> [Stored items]
>> BEGIN

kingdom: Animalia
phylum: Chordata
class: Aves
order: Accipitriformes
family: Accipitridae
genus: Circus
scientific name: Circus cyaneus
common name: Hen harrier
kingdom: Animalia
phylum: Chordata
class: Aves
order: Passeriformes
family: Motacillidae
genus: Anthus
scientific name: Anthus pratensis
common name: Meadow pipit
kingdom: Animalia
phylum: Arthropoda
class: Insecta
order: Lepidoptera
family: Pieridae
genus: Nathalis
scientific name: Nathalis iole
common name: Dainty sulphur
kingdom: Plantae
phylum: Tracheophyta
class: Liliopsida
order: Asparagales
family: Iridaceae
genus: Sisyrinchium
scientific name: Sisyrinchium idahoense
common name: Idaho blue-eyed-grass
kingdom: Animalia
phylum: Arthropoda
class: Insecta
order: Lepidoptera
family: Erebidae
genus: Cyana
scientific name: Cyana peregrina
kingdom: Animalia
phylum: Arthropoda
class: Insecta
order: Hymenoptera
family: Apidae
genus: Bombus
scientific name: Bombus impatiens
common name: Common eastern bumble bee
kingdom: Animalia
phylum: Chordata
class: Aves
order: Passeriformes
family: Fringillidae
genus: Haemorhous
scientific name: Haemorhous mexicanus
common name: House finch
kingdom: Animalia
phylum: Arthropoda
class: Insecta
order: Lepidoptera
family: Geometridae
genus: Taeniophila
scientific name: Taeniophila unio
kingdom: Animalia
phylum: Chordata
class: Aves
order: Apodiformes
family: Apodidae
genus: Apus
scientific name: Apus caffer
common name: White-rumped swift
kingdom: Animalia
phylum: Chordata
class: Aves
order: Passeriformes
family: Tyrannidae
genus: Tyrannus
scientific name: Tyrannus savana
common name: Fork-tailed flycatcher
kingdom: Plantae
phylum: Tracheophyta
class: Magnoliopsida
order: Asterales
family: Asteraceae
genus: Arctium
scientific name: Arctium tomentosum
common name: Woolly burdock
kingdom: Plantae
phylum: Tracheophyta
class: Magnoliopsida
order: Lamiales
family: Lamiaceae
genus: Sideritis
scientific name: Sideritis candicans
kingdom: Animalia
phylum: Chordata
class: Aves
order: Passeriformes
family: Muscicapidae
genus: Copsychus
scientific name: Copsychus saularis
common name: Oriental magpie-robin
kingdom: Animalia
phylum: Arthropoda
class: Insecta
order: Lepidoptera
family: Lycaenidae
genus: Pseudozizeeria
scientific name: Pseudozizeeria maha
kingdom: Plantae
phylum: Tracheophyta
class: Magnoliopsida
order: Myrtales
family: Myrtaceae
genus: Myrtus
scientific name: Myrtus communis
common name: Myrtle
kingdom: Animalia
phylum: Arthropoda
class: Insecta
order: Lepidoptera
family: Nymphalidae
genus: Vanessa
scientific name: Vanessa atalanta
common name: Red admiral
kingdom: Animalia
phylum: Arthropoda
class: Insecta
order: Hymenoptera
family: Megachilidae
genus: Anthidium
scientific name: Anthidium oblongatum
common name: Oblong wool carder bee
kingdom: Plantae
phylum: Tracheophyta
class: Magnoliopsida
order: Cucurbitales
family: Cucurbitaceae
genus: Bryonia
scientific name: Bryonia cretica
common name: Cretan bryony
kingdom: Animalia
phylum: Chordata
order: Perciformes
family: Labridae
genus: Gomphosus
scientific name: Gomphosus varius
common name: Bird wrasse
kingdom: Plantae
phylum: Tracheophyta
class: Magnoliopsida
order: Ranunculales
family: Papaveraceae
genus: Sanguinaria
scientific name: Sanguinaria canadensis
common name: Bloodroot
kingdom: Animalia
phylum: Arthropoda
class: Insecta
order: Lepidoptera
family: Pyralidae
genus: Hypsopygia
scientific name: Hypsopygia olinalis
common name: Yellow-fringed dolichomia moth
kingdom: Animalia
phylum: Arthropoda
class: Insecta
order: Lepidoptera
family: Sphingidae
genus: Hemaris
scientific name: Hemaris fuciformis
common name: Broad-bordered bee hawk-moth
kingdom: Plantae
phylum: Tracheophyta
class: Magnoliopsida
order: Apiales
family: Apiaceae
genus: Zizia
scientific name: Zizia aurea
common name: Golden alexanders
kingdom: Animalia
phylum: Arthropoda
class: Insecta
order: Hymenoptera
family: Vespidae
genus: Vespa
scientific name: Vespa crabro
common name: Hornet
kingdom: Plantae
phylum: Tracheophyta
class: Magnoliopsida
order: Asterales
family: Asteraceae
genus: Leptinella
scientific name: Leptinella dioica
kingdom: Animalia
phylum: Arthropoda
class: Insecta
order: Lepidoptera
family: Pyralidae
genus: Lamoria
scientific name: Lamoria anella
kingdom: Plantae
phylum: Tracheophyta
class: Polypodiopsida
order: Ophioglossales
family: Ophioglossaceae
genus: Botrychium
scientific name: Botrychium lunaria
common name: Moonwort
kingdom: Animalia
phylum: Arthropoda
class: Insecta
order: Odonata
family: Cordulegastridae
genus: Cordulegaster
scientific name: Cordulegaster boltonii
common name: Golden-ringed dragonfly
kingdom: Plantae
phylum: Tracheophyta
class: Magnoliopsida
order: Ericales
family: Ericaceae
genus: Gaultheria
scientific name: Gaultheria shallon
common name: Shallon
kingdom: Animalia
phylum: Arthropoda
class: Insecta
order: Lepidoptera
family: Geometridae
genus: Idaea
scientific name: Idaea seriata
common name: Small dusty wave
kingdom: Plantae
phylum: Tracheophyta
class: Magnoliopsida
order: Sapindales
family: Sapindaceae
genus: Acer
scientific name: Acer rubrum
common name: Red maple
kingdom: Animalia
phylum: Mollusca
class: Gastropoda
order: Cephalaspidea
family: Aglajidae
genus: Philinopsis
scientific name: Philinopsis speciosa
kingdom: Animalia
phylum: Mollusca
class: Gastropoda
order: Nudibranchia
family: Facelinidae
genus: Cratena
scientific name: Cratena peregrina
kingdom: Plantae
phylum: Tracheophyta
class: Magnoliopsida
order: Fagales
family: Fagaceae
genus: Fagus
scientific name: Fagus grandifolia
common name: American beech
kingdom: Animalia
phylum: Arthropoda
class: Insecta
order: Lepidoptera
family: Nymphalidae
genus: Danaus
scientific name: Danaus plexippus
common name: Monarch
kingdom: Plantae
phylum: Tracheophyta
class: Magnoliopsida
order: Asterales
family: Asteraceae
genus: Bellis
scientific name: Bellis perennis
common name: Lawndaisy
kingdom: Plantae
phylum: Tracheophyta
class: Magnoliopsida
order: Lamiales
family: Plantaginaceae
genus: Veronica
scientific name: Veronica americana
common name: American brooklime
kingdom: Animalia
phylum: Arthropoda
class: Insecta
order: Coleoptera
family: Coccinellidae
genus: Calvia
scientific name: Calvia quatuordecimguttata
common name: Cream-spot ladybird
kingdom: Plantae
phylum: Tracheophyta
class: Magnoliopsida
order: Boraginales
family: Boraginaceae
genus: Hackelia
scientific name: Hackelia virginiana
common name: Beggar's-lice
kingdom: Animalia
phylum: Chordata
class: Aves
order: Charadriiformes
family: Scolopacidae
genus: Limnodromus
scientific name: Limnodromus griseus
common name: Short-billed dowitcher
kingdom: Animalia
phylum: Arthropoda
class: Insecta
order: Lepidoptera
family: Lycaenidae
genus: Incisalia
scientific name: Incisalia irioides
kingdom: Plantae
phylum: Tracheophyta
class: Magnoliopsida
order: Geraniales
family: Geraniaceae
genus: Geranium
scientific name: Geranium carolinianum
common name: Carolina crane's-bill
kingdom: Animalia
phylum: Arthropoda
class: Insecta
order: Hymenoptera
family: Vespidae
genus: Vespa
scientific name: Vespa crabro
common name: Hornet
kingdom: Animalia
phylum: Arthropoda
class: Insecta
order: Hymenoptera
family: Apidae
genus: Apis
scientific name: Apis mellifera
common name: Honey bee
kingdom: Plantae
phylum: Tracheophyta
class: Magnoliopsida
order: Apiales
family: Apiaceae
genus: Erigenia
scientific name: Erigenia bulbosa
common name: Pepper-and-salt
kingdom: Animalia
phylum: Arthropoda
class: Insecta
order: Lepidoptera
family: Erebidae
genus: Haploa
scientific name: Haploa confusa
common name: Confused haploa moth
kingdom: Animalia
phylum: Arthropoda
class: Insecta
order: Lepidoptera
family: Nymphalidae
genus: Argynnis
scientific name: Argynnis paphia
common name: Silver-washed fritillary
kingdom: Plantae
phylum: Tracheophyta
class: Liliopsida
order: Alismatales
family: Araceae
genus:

>> END

> [GIVEN PROBLEM] Edit the lines starting at the one containing "genus: Philinopsis" and ending at the one containing "genus: Fagus", changing every "scientific name" to "binomial" and leaving everything else as it is. Return only those lines.

> [RESULT BELOW]
genus: Philinopsis
binomial: Philinopsis speciosa
kingdom: Animalia
phylum: Mollusca
class: Gastropoda
order: Nudibranchia
family: Facelinidae
genus: Cratena
binomial: Cratena peregrina
kingdom: Plantae
phylum: Tracheophyta
class: Magnoliopsida
order: Fagales
family: Fagaceae
genus: Fagus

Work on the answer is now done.